A Summer in Glacier
I spent last summer working at the front desk of the Many Glacier Hotel in Montana’s Glacier National Park and not a day went by when I didn’t feel grateful for the awesomeness of life under the big sky. The snowcapped peaks, the rushing waterfalls, the turquoise lakes…it all seemed unreal. Throughout the summer, I hiked many of the trails that sprawl from the valley. I paddled in the tranquil lakes and down nearby running rivers. But without a doubt, what I remember most were epic bike rides I took out of that valley.
The Many Glacier Hotel is an isolated, century-old, Swiss chalet-style hotel situated in the Northeast corner of the park. Built well off the beaten path beside picturesque Swiftcurrent Lake amid a jaw-dropping panorama of the continental divide, it’s certainly “out there”! It’s a photographer’s paradise with awe-inspiring views everywhere you look.
On a typical summer afternoon, you’re bound to spot some wildlife, like a moose munching away at vegetation on the lakeshore. Or a couple of grizzlies on a mountain slope devouring huckleberries, one bush at a time. At the very least, a herd of Bighorn sheep looking confused in the parking lot (which was built across their primitive migration route). Not to mention an array of wildflowers painting the landscape. You couldn’t take a bad photo if you tried! And though there’s no cell phone service and the Wi-Fi connection is on par with my dial-up modem from 1997, it makes you feel all the more connected to the Many Glacier Valley paradise surrounding you.
Going-to-the-Sun Road is Glacier National Park’s main attraction, and rightfully so! This 50-mile stretch of highway is a marvelous feat of engineering. From Lake McDonald to St. Mary, it traverses the Continental Divide’s mammoth peaks, affording breathtaking views around every hairpin turn–adventure cycling at its finest! Along the way I pedaled through glacier-carved U-shaped valleys, passing giant waterfalls and moss-filled canyons, all the while taking breaks at the various Cliffside overlooks to soak it all in.
Backroads’ Glacier and Waterton Lakes bike tour includes a night at the Many Glacier Hotel and rides along some of the most scenic roads in North America. Imagine yourself there. The sun is shining, a gentle breeze is combing through your hair. Your heart is racing, a wide smile across your face. Hold on to your handlebars–you’re not dreaming! Does life get any better than this? It does! Tomorrow you get to pedal north along the quieter Chief Mountain International Highway, which leads toward Waterton Lakes National Park.
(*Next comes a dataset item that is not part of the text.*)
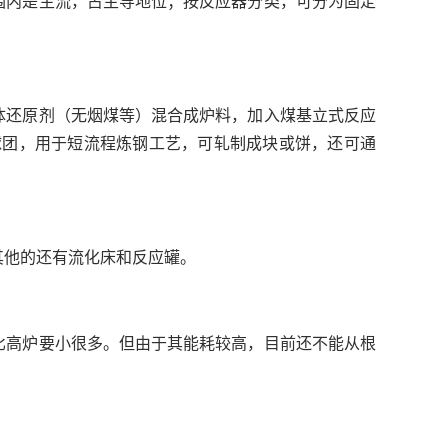
围内是主流，占主导地位；按反应器分类，可分为固定
体还原剂（无烟煤等）混合成炉料，加入煤基立式反应
I球团，用于短流程炼钢工艺，可轧制成块或饼，还可通
其他的还有流化床和反应罐。
比高炉要小很多。但由于其能耗较高，目前还不能从根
Chief Mountain is the name of the massive rock formation that dominates the landscape for the first half of the day’s ride. It is the most prominent mountain in the region and has been a sacred place for the Blackfeet Native Americans since long before the Lewis and Clark expedition came through. It’s a powerful, mysterious, captivating and extremely photogenic site. Soon you come to the Canadian border-crossing, then triumphantly descend toward the prairies of Alberta. A fascinating view lies before you as the mountains suddenly shoot up out of the plains. Unlike other regions of the Rocky Mountains, where foothills gradually morph into towering peaks, the immediate change of topography here is drastic. As you enter Waterton Lakes National Park, you ride a smooth, paved path that leads all the way to the Prince of Wales Hotel and the town of Waterton. After the ride, you sip a cold drink by the lake, feeling proud of all the wonderful miles of cycling you’ve just experienced.
Some people call this region the Crown of the Continent. Others call it the Backbone of the World. I simply refer to it as the Greatest Place on Earth because its beauty is unparalleled. It evokes in me a feeling so uplifting that I will never forget it…and I continue to count down the days until I return.
For those taking the journey: Two Sisters Café near Babb, Montana, is a must-stop for huckleberry pie. And if you want to pick your own huckleberries, Fishercap Lake (0.7 miles down the Swiftcurrent Pass Trail in the Many Glacier Valley) is a great place to do so.